Yes, the Action Congress of Nigeria has since 2007 won all elections conducted in the state. Sadly, its electoral invincibility has also imbued arrogance in its leaders, to the extent that internal party structures are subverted to accommodate the interests of the Comrade Governor and his mother. Fearing the protest votes of members who openly threatened to vote for the Peoples Democratic Party, following the imposition of candidates in Etsako, the big goons of the party connived with the Edo State Independent Electoral Commission (EDSIEC) and deployed the old tactic the Peoples Democratic Party developed during the Igbinedion era and mastered so well during Osunbor’s stint as governor. The tactic of ensuring that election never held, and fictitious results declared. What a travesty of democracy.

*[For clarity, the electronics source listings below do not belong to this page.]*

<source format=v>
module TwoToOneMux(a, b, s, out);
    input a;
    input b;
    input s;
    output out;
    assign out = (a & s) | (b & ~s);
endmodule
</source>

What is that was problematic with the report of the group Ihonvbere dismissed in his advertorial as ‘’hungry and misguided’’? Ihonvbere knows that the benchmarks for adjudging elections are shaped by the material facts that are available for observations, pre and post-election. So, between the groups he hurled up as official truth-bearers and the one that comprised of those he described as ‘’charlatans and commercial bedroom-based observers’’, voters who forcefully imprisoned him in his home and those who threw stones at the Comrade Governor because they were denied the right to vote occupy the middle as the ultimate bearers of truth. No amount of sepulchral white-washing can beatify rotted bones.
Local councils are the cash cows of governors who seize the third tier of government and convert them into conduits for siphoning off funds into their secret bank accounts. To maintain the boundaries of political control through patronages, governors work at anything and everything to ensure control of these local councils. This explains why they rig the internal democratic structures of their parties to secure the loyalties of their lackeys.

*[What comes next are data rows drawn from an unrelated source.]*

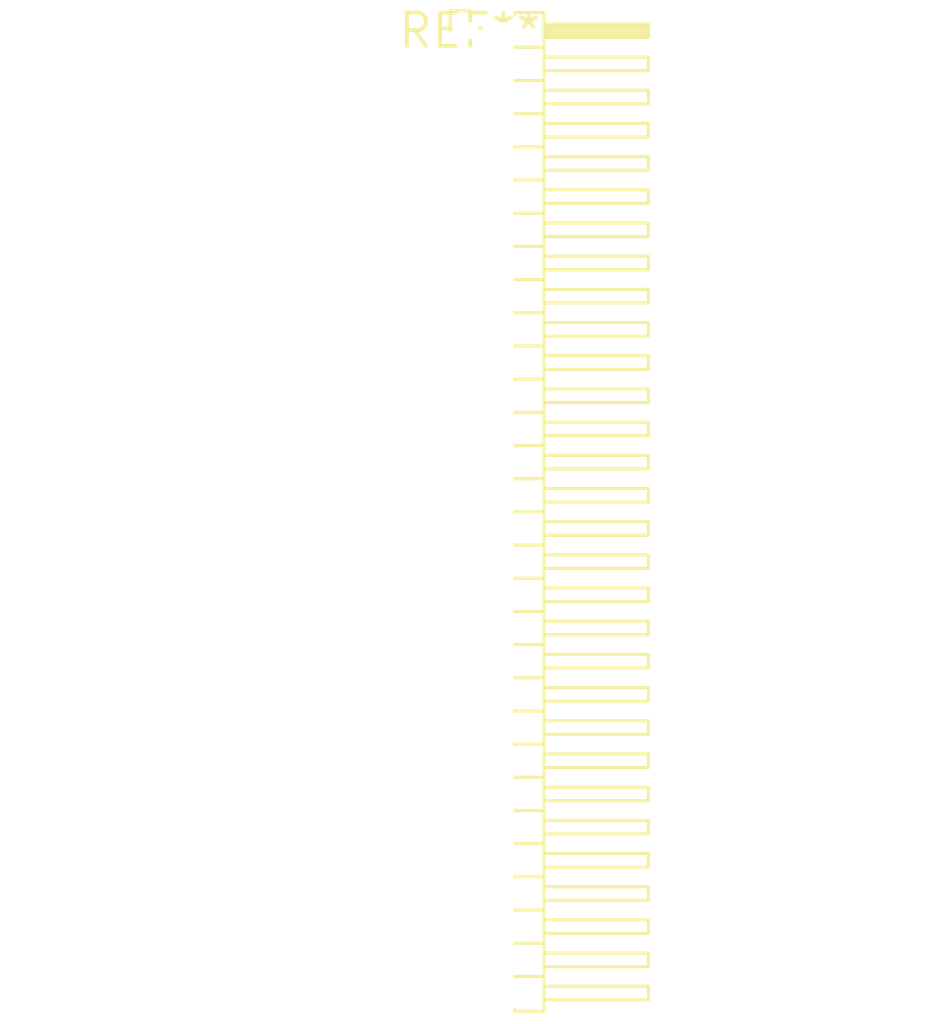
<source format=kicad_pcb>
(kicad_pcb (version 20240108) (generator pcbnew)

  (general
    (thickness 1.6)
  )

  (paper "A4")
  (layers
    (0 "F.Cu" signal)
    (31 "B.Cu" signal)
    (32 "B.Adhes" user "B.Adhesive")
    (33 "F.Adhes" user "F.Adhesive")
    (34 "B.Paste" user)
    (35 "F.Paste" user)
    (36 "B.SilkS" user "B.Silkscreen")
    (37 "F.SilkS" user "F.Silkscreen")
    (38 "B.Mask" user)
    (39 "F.Mask" user)
    (40 "Dwgs.User" user "User.Drawings")
    (41 "Cmts.User" user "User.Comments")
    (42 "Eco1.User" user "User.Eco1")
    (43 "Eco2.User" user "User.Eco2")
    (44 "Edge.Cuts" user)
    (45 "Margin" user)
    (46 "B.CrtYd" user "B.Courtyard")
    (47 "F.CrtYd" user "F.Courtyard")
    (48 "B.Fab" user)
    (49 "F.Fab" user)
    (50 "User.1" user)
    (51 "User.2" user)
    (52 "User.3" user)
    (53 "User.4" user)
    (54 "User.5" user)
    (55 "User.6" user)
    (56 "User.7" user)
    (57 "User.8" user)
    (58 "User.9" user)
  )

  (setup
    (pad_to_mask_clearance 0)
    (pcbplotparams
      (layerselection 0x00010fc_ffffffff)
      (plot_on_all_layers_selection 0x0000000_00000000)
      (disableapertmacros false)
      (usegerberextensions false)
      (usegerberattributes false)
      (usegerberadvancedattributes false)
      (creategerberjobfile false)
      (dashed_line_dash_ratio 12.000000)
      (dashed_line_gap_ratio 3.000000)
      (svgprecision 4)
      (plotframeref false)
      (viasonmask false)
      (mode 1)
      (useauxorigin false)
      (hpglpennumber 1)
      (hpglpenspeed 20)
      (hpglpendiameter 15.000000)
      (dxfpolygonmode false)
      (dxfimperialunits false)
      (dxfusepcbnewfont false)
      (psnegative false)
      (psa4output false)
      (plotreference false)
      (plotvalue false)
      (plotinvisibletext false)
      (sketchpadsonfab false)
      (subtractmaskfromsilk false)
      (outputformat 1)
      (mirror false)
      (drillshape 1)
      (scaleselection 1)
      (outputdirectory "")
    )
  )

  (net 0 "")

  (footprint "PinHeader_2x30_P1.27mm_Horizontal" (layer "F.Cu") (at 0 0))

)

</source>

How should Edo people view the Comrade Governor’s claim to enthroning the democratic culture that is often couched as ‘’one man, one woman and one vote’’? The April 20 local election presents the governed with the material evidences to dispute the Comrade Governor’s claim. His unwillingness to affirm the rights of voters highlighted his aversion for the social contract. On April 20, he exhausted the goodwill of the governed and reversed the change he promised Edo people. Yet, Ihonvbere expects democrats of conscience to defend him because he bears the appellation, comrade.
Abdul Mahmud is the President, Public Interest Lawyers League (PILL). He writes in his private capacity.